### SOURCE MATERIAL
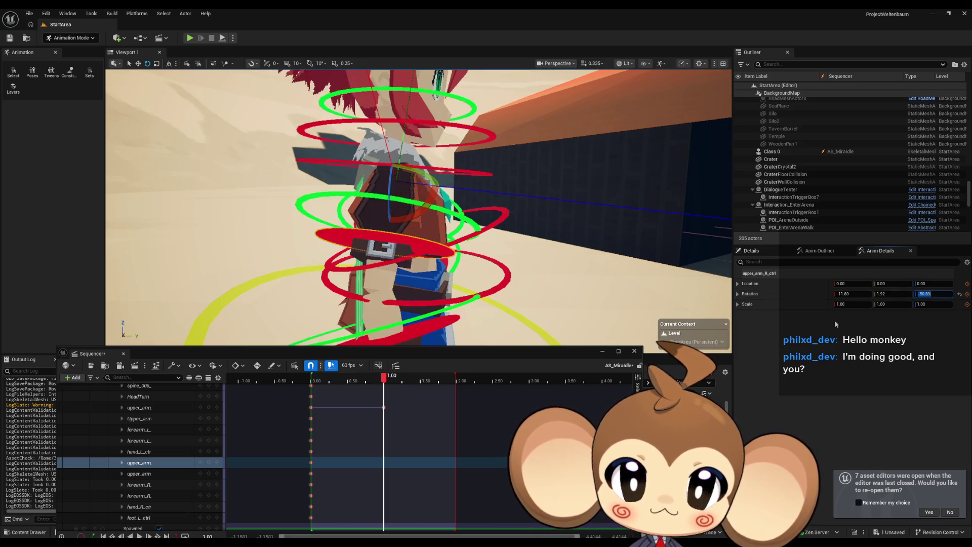
left_click(210, 464)
Select both upper arms' 0.00 keys and jump the playhead to 2.00
left_click(310, 463)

### YOUR OBJECTIVE
Could you give the listing again exactly as it stands, minus any pictures?

### TASK SOLUTION
left_click(210, 464)
Select both upper arms' 0.00 keys and jump the playhead to 2.00
left_click(310, 463)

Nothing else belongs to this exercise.